In this court sketch made on February 9, 2022, defendant Salah Abdeslam stands before Paris' special criminal court during the November 2015 attacks trial. /AFP
In this court sketch made on February 9, 2022, defendant Salah Abdeslam stands before Paris' special criminal court during the November 2015 attacks trial. /AFP
The sole surviving member of an Islamic State terror cell that killed 130 people in Paris in November 2015 was handed a whole-life sentence on Wednesday at the end of a trial that aimed to draw a line under the worst peacetime atrocity in modern French history.
Salah Abdeslam, a 32-year-old Frenchman of Moroccan origin, was captured alive by police four months after the bloodbath at the Bataclan concert hall and other locations.
His sentence, the toughest possible, was read out by the head of a five-judge panel overseeing the trial of 20 men accused of involvement in the assault on the capital.

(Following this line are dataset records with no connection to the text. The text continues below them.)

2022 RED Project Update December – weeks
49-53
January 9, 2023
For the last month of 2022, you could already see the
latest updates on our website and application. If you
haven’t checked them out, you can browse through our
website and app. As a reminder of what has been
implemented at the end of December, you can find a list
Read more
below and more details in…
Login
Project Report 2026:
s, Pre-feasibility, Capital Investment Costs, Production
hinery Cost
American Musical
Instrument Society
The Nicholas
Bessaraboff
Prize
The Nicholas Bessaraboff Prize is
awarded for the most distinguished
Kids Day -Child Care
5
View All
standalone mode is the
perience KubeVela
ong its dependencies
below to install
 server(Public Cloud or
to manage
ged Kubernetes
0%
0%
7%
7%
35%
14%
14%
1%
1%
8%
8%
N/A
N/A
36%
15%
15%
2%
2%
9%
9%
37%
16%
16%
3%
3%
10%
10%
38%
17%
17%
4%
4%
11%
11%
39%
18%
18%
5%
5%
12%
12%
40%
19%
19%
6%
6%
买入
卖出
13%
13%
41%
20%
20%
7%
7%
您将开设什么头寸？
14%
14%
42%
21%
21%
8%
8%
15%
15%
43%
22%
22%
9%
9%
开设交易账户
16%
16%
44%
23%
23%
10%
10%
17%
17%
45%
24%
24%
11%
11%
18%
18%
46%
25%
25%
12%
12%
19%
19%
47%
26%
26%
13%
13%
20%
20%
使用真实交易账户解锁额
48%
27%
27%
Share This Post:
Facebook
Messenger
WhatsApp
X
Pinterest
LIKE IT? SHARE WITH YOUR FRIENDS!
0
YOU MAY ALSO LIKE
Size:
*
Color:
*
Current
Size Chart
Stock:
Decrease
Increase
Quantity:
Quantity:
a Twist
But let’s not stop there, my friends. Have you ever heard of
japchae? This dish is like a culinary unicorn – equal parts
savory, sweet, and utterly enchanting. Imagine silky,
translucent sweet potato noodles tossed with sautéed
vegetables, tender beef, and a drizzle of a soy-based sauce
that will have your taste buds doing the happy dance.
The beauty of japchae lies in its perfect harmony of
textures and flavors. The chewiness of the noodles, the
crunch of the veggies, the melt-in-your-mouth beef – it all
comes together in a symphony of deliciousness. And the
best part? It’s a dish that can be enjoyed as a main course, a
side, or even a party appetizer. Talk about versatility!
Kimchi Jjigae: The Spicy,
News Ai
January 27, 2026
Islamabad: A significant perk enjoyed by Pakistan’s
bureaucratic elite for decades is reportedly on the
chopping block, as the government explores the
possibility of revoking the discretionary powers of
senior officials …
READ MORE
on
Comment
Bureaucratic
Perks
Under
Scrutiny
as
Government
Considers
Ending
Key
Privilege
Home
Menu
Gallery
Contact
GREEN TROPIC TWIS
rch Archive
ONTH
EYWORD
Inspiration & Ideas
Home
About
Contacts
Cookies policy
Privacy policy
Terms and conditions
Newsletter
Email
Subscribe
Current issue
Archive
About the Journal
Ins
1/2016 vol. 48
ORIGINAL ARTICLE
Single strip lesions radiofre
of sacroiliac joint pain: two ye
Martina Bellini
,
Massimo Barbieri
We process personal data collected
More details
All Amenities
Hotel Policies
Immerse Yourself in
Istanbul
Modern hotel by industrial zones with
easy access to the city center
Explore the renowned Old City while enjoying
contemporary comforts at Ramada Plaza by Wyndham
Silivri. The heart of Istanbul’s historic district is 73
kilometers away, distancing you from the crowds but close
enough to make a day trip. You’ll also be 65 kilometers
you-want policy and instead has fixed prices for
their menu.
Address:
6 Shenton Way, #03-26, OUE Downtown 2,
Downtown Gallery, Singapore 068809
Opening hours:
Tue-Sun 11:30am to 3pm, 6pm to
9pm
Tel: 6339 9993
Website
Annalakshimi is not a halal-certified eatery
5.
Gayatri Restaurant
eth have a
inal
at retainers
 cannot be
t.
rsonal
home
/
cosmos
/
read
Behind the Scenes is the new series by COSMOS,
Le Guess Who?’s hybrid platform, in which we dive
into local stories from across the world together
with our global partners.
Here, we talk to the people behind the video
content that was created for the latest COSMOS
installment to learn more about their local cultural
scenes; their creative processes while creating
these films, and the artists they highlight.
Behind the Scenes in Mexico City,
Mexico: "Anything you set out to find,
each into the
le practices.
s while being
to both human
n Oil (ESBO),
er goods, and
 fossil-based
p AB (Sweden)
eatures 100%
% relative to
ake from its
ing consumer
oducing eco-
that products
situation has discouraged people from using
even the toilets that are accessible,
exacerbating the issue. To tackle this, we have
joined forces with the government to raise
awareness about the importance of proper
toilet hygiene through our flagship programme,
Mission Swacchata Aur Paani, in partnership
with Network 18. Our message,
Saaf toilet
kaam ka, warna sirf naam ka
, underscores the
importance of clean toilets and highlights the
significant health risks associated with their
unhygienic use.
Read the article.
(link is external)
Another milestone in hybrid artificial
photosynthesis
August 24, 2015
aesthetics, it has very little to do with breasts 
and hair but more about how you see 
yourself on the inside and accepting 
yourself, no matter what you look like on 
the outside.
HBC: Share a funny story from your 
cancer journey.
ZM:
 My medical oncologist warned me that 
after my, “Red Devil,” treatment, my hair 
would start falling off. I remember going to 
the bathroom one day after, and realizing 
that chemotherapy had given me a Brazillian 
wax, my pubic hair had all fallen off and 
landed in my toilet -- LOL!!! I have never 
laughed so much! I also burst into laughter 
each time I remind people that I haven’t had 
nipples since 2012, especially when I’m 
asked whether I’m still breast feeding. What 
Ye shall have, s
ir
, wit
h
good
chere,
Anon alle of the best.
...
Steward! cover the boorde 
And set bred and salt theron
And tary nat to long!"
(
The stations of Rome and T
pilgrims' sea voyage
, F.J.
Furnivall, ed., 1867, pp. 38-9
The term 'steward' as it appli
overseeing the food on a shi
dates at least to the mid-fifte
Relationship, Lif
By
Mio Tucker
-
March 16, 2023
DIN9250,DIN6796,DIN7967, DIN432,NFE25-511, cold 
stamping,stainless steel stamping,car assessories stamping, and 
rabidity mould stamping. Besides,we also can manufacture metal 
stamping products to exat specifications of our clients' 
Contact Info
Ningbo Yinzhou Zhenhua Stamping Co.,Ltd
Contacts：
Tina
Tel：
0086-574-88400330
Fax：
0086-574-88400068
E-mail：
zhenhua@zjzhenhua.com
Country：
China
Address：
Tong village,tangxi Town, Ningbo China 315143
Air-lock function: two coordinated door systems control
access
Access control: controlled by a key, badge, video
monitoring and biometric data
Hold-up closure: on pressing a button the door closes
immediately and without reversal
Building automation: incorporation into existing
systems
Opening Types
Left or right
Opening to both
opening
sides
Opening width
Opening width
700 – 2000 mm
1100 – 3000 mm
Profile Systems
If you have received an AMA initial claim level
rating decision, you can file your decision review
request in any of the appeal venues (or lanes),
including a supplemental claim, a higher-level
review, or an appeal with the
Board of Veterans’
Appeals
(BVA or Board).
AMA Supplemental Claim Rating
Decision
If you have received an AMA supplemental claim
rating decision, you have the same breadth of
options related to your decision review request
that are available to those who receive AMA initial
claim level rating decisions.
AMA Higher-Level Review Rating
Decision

"The sentences are quite heavy," one tearful survivor, Sophie, told AFP as she left the court in central Paris. "I feel a lot of relief. Ten months of hearings – it has helped us to rebuild."
The trial was the biggest in modern French history, the culmination of a six-year international investigation whose findings run to more than a million pages.
The other 19 suspects, accused of either plotting or offering logistical support, were also found guilty, with their sentences ranging from two years to life in prison.
People pay tribute to the victims of the terror attacks as they gather at a makeshift memorial outside Le Carillon cafe in Paris, France, November 16, 2015. /AFP
People pay tribute to the victims of the terror attacks as they gather at a makeshift memorial outside Le Carillon cafe in Paris, France, November 16, 2015. /AFP
All the attackers except for Abdeslam blew themselves up or were killed by police during or after the assault.
"My first reaction is that we have the feeling of turning a page after the verdicts," Gerard Chemla, a lawyer representing victims at the trial, told reporters.
Abdeslam had begun his appearances last September by defiantly declaring himself as an "Islamic State fighter" but finished tearfully apologizing to victims and asking for leniency.
His lawyers had also argued against the whole-life sentence, which prosecutors had demanded.
It offers only a small chance of parole after 30 years and has been pronounced only four times previously since being created in 1994.
A team of 10 militants laid siege to the French capital, attacking the national sports stadium, bars, and the Bataclan in an assault immediately claimed from Syria by the Islamic State group.
The attacks shocked France, with the choice of targets and the manner of the violence seemingly designed to inflict maximum fear, just 10 months after a separate assault on the Charlie Hebdo magazine.